The idea came to her all at once but she still took her time to reach into her sleeve and pull out her wand. It was a beech wood wand, but the inside had unicorn hair in it. She held it out to the matriarch, wondering if she could sense magic the same way that Maplebee the bowtruckle could.
The mare tilted her head to the side and Lily held her breath. Then, she lowered herself onto her two front legs and bowed her head to Lily. Lily sucked in a shocked breath and had to remind herself to keep breathing after that. Her hands shook as she approached the matriarch and gently ran her hand through the mare's mane. It was so soft Lily was sure she'd never touched something more comfortable, and yet so light that she couldn't be sure she was touching anything at all.
Her fingers brushed the unicorn's skin. Carefully, hoping she didn't hurt the creature, she plucked a strand of hair. The creature didn't move and it didn't seem to hurt her, so Lily plucked two more. Three seemed a lucky number.
"Thank you," she said quietly, stepping back. The matriarch rose once more and neighed to her herd, which trotted off east, deeper into the woods.
With shaky legs, Lily went back to Ollivander, standing in the bushes and leaning on his walking stick, making no effort to hide anymore.

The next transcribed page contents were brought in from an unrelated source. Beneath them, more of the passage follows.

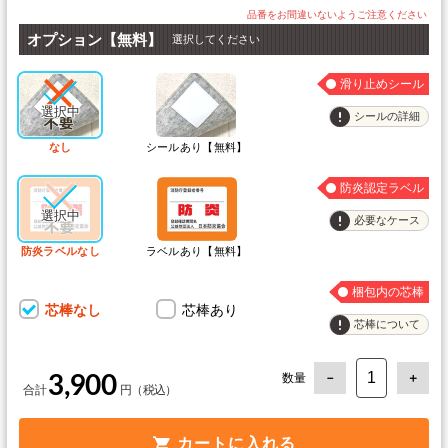
オプション【無料】
選択してください
滑り止めシール
シールの詳細
なし
シールあり【無料】
防炎認定ラベル
必要なケース
防炎ラベルなし
ラベルあり【無料】
梱包内の芯棒
芯棒なし
芯棒あり
芯棒について
数量
3,900
カートに入れる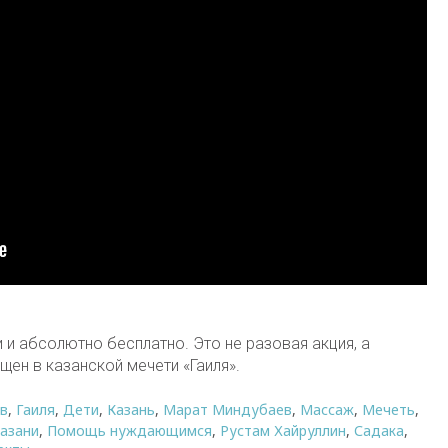
и абсолютно бесплатно. Это не разовая акция, а
щен в казанской мечети «Гаиля».
в
,
Гаиля
,
Дети
,
Казань
,
Марат Миндубаев
,
Массаж
,
Мечеть
,
азани
,
Помощь нуждающимся
,
Рустам Хайруллин
,
Садака
,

"Oh my gosh," Lily said in one breath.
"There you are, Miss Potter," Ollivander said, sounding so satisfied that Lily instantly forgave him for tossing her into the fray. "Now do you believe what I said about you doing perfectly well on your own?"

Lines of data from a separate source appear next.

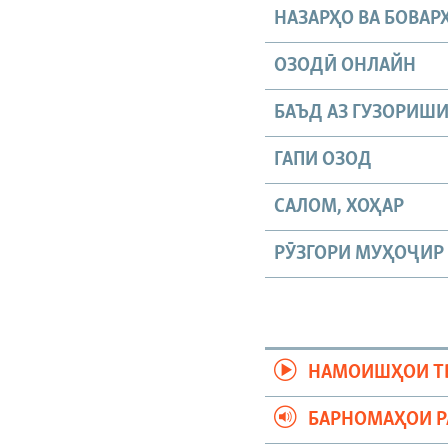
НАЗАРҲО ВА БОВАР
ОЗОДӢ ОНЛАЙН
БАЪД АЗ ГУЗОРИШ
ГАПИ ОЗОД
САЛОМ, ХОҲАР
РӮЗГОРИ МУҲОҶИР
НАМОИШҲОИ Т
БАРНОМАҲОИ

"I… I can't believe…" Lily shook her head to clear her thoughts, so the old man didn't see her completely disarmed. "I only took three hairs. I didn't want to take too much."
"That's perfect," Ollivander promised. "Miss Potter, I do mean it. You did quite well."
"I know," Lily said. "Getting a compliment out of you is like pulling teeth, you never give anything for free, Old Man."
"And you will be a better wandmaker for it," Ollivander said. And Lily's stomach gurgled when he did because… well, because that was starting to feel true.